Yeah I want to take my horse to a couple state competitions next year before I get too old for it in pony club and even though we're not the type that beats everyone all the time so realistically we're not going to be considered a 'threat', I'm still staying with my horse 24/7 because people are twisted.


----------



## apachiedragon (Apr 19, 2008)

I know realistically it's hard to do, but they really should have better security at bigger events like that. We've all seen this sort of thing pop up again and again, I would NOT want to run an event where my competitors were afraid for their animals' safety, or their own. They should have barn hours, and passes for anyone coming or going, so security could keep tabs. But I guess if things are going to happen, they'll find a way, security or not. It's just a shame that some people are so competitive that they'll do anything for a win. Same is true in all sports these days. Gee, remember when sports were for fun? (I better hush, I'm showing my age. )


----------



## Amir (Nov 18, 2009)

I don't know what the stabling conditions were like this year, but last year they were metal yards out in the open in the middle of the racetrack in field. It's not always possible to have actual stables or barn type areas for 200+ horses which is a shame because having areas you're only allowed in at certain times could really help against things like this.


----------



## smrobs (Jul 30, 2008)

LOL, it's okay Apachie. I'm not that old and I remember when sports were fun. I remember going to ropings and rodeos and some of the smaller AQHA shows and everyone there was so nice. Everyone looked out for everyone else and you didn't have to worry. It was like a small community and if someone noticed something off about a horse, even a droopy head or a glassy eye, they would hunt up the owner or trainer and say "Hey, I think there might be something wrong with your horse in stall 45, he looks pretty droopy". Then, they would check in with you later just to see if all was well.

Or ropings where folks would willingly loan your their prize head horse if yours pulled a shoe or dinged a leg. They didn't care that it was between you and them in the short go, they enjoyed the _competition_, not the win.

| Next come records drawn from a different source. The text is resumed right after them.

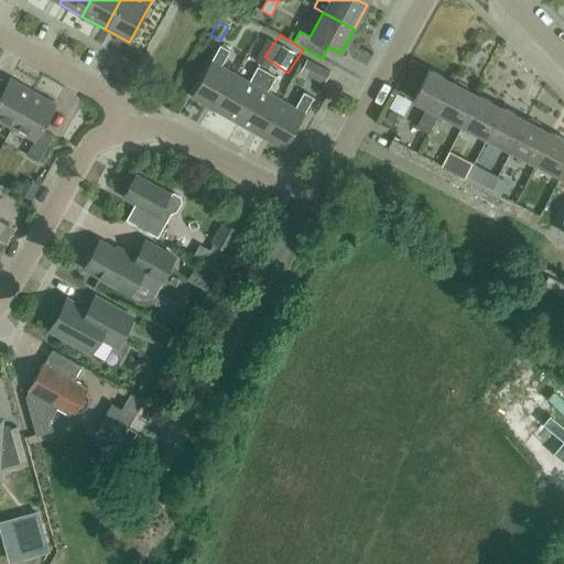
[(215,110),(235,74),(221,66),(229,51),(219,45),(191,97),(215,110)]
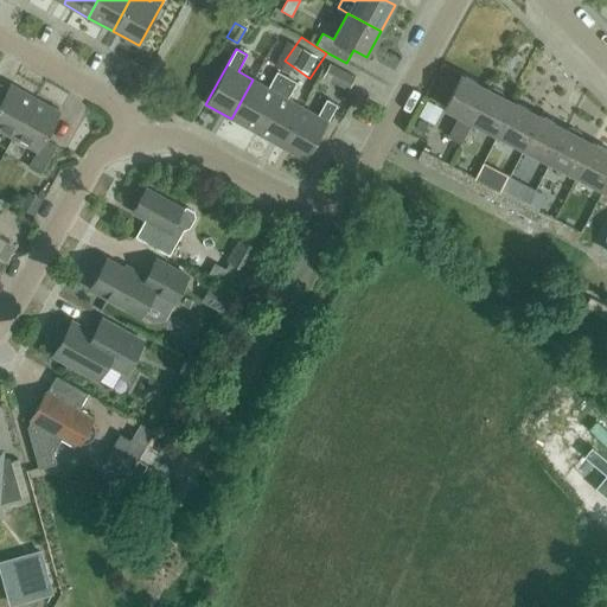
[(349,91),(355,78),(330,64),(323,77),(349,91)]
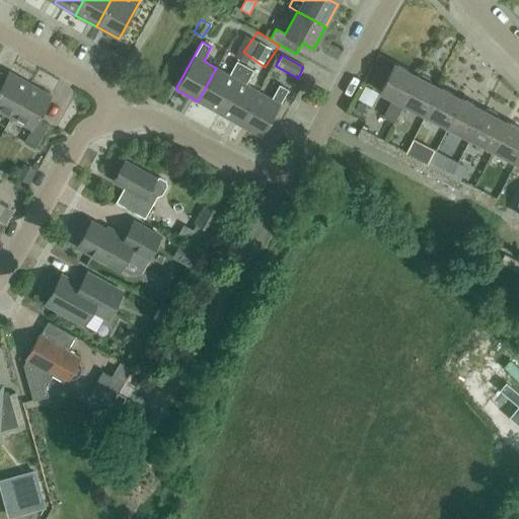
[(219,113),(245,66),(236,61),(229,75),(216,68),(198,101),(219,113)]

Whatever happened to that? :sad:


----------



## Amir (Nov 18, 2009)

I have no idea what happened to that, but I miss it. I remember when competitions were like that and I'm only 22! Unfortunately I only got to compete a small handful of times when things were good. Now everyone is to cliquey in the age groups and overly competative.


----------



## apachiedragon (Apr 19, 2008)

"All good things will be ruined with time". Isn't that some bizarre off-shoot of Murphy's law? lol


----------